Broccoli And Red Pepper Pizza
Pizza topped with mixed veggies is always popular. We’ve contained the calories without sacrificing the flavor by sautéing the veggies in light corn-oil spread and sprinkling the pizza with part-skim mozzarella.
Ingredients
8 MAIN-DISH SERVINGS
- Homemade pizza dough
- 2 teaspoons olive oil
- 1 large red pepper 6 to 8 ounces, cut into thin strips
- 1 large garlic clove crushed with garlic press
- 1 package 16 ounces broccoli flowerets
- ¼ teaspoon salt
- ½ cup tomato sauce
- ½ cup packed basil leaves chopped
- 4 ounces part-skim mozzarella or monterey jack cheese shredded (1 cup)
Instructions
- Prepare Homemade Pizza Dough.
- Preheat oven to 450°F; position rack at bottom.

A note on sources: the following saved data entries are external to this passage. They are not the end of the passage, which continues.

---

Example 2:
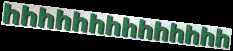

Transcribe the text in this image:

hhhhhhhhhhhhhh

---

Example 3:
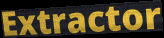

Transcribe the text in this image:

Extractor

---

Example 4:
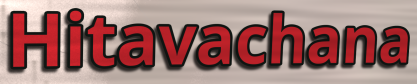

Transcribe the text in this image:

Hitavachana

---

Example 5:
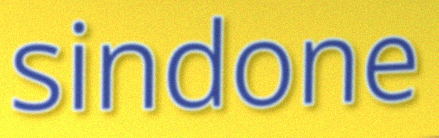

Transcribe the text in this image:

sindone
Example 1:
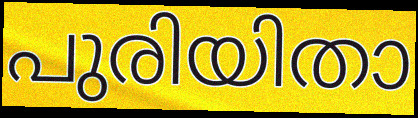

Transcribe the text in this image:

പുരിയിതാ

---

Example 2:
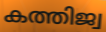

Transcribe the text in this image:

കത്തിജ്വ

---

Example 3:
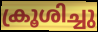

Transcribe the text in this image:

ക്രൂശിച്ചു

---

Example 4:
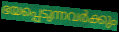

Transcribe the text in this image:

ഭയപ്പെടുന്നവർക്കും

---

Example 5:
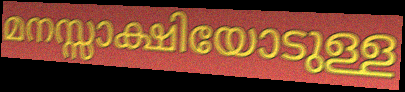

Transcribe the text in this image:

മനസ്സാക്ഷിയോടുള്ള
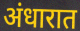
अंधारात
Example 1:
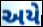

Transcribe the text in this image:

અયે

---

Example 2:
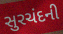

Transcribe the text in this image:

સુરચંદની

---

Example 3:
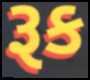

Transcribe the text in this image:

રૂક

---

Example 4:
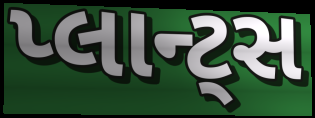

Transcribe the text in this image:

પ્લાન્ટ્સ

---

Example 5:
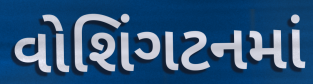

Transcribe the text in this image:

વોશિંગટનમાં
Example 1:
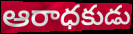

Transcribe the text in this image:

ఆరాధకుడు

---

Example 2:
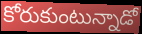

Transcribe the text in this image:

కోరుకుంటున్నాడో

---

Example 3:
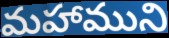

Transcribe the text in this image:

మహాముని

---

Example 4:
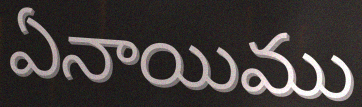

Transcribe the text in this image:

ఏనాయిము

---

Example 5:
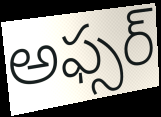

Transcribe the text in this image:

అఫ్సర్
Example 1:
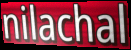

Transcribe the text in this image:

nilachal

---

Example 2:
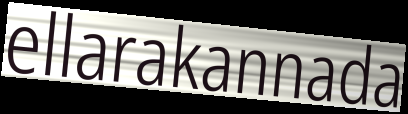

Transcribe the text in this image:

ellarakannada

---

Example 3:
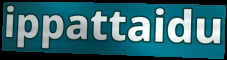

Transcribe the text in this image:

ippattaidu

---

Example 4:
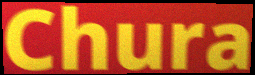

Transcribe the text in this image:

Chura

- In nonstick 12-inch skillet, heat olive oil over medium-high heat.
- Add red pepper and garlic; cook until softened.
- Meanwhile, in 10-inch skillet, heat 1 inch water to boiling over high heat.
- Place steamer basket in skillet; add broccoli.

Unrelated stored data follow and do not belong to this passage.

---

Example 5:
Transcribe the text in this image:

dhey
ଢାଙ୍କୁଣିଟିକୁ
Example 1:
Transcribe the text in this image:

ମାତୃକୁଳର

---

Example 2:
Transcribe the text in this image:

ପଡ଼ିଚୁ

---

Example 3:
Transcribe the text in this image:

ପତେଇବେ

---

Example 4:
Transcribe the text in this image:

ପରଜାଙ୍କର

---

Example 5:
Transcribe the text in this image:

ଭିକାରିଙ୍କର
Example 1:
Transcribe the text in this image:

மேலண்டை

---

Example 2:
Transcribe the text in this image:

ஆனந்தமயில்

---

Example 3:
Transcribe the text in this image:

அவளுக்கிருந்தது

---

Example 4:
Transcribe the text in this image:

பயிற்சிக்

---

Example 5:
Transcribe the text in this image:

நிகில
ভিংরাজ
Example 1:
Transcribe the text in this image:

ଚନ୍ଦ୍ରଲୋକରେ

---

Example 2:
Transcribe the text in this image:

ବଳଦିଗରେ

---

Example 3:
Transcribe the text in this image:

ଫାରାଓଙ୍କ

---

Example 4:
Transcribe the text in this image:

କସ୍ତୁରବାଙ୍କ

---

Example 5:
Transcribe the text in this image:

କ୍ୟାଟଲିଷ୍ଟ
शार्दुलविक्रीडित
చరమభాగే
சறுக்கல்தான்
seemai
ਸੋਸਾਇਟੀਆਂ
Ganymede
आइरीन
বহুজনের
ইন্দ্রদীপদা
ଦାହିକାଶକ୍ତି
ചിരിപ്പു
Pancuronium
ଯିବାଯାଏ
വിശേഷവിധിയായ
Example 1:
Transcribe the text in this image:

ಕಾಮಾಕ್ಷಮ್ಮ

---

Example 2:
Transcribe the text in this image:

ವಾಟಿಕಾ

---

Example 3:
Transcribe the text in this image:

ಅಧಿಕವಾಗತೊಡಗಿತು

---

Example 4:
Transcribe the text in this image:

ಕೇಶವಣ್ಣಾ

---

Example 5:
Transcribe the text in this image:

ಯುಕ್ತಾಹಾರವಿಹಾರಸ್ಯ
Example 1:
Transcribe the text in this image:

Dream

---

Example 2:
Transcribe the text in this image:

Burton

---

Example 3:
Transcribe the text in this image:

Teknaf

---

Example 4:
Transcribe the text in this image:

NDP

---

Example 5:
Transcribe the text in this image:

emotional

- Reduce heat to medium; cover and steam until tender.
- Remove broccoli from water; transfer to skillet with red pepper, add salt, and toss well to mix.
- Spread dough with tomato sauce.
- Spoon broccoli mixture on top.
- Sprinkle with basil and cheese.
- Bake until crust is golden and crisp, 20 to 25 minutes.